Jones works with medical oncologists like Gitlitz, a member of the USC Norris Developmental Therapeutics Program, to ensure that such innovative ideas reach patients.
Clinical trials are under way for all stages of lung cancer.
At USC Norris, doctors routinely test for genetic mutations in all advanced lung cancer cases. Take the case of Winnie Cheung.
A nonsmoker, Cheung was diagnosed with lung cancer in 2011 when the spreading cancer broke a bone in her neck. She had surgery at USC to stabilize her neck and remove the cancer, followed by radiation. Fortunately, her tumor carried an EGFR mutation, the target for a therapy called erlotinib. “That kind of good news goes all day long,” says her son, Billy Szeto ’95, who has helped coordinate her care.
Cheung takes one pill daily. “I feel very good,” she says. “I have a lot of energy.”
David and Arlene Ray can relate. They’ve ardently supported innovative research for more than 25 years as founding presidents of the group STOP CANCER. “Now we’re the poster child for targeted therapies,” says Arlene.
David was diagnosed with lung cancer in 2011. He had surgery, radiation and chemotherapy. Twice his cancer went into remission. In January, it returned again, this time in his liver. Gitlitz ran genomic tests. David came up positive for what doctors call RET translocation. “I felt like I’d won the lottery,” he says.
RET translocations—the mistaken flipflopping of genetic material—have long been identified with thyroid cancer but also were linked to lung cancer in 2012. Gitlitz found a targeted therapy that had exclusively been used to treat thyroid cancer. “I’ll do anything to bring the most cutting-edge treatment to my patients,” says Gitlitz, a 2004 STOP CANCER grant recipient. The Rays decided to give it a try.

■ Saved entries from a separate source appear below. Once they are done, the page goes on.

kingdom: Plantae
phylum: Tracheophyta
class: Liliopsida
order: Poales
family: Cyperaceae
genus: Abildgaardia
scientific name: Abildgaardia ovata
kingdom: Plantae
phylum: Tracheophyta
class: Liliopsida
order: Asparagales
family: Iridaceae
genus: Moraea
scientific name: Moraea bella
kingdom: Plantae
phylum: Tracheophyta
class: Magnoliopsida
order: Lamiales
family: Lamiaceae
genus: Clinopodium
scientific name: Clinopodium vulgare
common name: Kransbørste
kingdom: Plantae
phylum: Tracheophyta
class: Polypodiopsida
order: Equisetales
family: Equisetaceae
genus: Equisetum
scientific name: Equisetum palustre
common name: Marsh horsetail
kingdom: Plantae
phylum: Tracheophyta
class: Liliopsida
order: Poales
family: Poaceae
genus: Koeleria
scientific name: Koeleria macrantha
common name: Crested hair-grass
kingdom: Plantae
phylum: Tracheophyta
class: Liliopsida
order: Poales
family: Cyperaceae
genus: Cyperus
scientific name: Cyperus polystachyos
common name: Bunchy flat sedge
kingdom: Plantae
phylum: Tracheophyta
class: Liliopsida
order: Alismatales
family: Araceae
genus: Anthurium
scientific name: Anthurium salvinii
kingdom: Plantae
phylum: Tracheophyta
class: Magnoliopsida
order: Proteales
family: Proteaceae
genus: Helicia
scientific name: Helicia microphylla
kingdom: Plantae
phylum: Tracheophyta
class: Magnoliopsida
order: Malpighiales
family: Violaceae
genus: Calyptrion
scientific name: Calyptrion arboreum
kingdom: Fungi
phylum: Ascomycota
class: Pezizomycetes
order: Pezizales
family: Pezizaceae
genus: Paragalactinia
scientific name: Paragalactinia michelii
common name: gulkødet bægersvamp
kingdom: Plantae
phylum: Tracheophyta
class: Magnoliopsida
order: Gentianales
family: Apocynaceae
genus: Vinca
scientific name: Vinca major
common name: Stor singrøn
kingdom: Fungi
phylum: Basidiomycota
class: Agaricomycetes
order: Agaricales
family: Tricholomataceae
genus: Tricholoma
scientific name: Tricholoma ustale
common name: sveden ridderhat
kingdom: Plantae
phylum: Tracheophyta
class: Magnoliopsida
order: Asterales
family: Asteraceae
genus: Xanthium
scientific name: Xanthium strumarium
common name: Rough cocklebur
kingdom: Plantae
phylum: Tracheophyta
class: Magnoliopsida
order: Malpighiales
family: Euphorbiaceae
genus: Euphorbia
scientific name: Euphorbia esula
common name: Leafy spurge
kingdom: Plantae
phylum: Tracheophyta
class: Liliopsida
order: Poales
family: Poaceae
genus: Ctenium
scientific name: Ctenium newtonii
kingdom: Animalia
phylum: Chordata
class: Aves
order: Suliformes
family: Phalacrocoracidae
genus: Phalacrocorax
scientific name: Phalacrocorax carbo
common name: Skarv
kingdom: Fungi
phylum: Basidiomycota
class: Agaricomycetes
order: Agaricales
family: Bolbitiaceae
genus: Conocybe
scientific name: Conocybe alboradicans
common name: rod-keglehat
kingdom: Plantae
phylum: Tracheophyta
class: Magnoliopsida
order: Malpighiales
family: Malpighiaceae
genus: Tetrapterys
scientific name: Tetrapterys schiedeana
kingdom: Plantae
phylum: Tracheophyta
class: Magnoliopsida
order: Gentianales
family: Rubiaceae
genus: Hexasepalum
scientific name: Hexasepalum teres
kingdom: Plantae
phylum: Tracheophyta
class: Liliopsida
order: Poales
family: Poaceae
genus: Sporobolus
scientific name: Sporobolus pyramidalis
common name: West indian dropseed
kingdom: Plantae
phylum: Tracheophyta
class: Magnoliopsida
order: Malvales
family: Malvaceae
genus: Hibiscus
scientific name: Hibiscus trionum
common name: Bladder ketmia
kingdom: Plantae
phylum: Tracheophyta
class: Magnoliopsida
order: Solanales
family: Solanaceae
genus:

In January, David started taking vandetanib. Working with Gitlitz, the Rays have their eyes on another promising drug in clinical trials. “We’re going forward,” says Arlene. “You have to keep fighting.”
Jones and his Epigenetics Dream Team are moving forward, too. Next up are expanded trials for lung cancer and the search for a molecular fingerprint. “We’re working hard to come up with biomarkers that will help us predict who will benefit from these therapies,” he says.
Even targeted therapies aren’t cures. Eventually, cancer finds a way to grow again. So Gitlitz and fellow oncologists are testing drugs that might break down the mechanisms of drug resistance.
Lung cancer remains the leading cause of cancer death in the U.S. But over the next five years, Gitlitz expects to see the discovery of more gene mutations and the development of more targeted therapies in response. “My hope,” she says, “is that we’ll be able to make lung cancer a chronic disease.”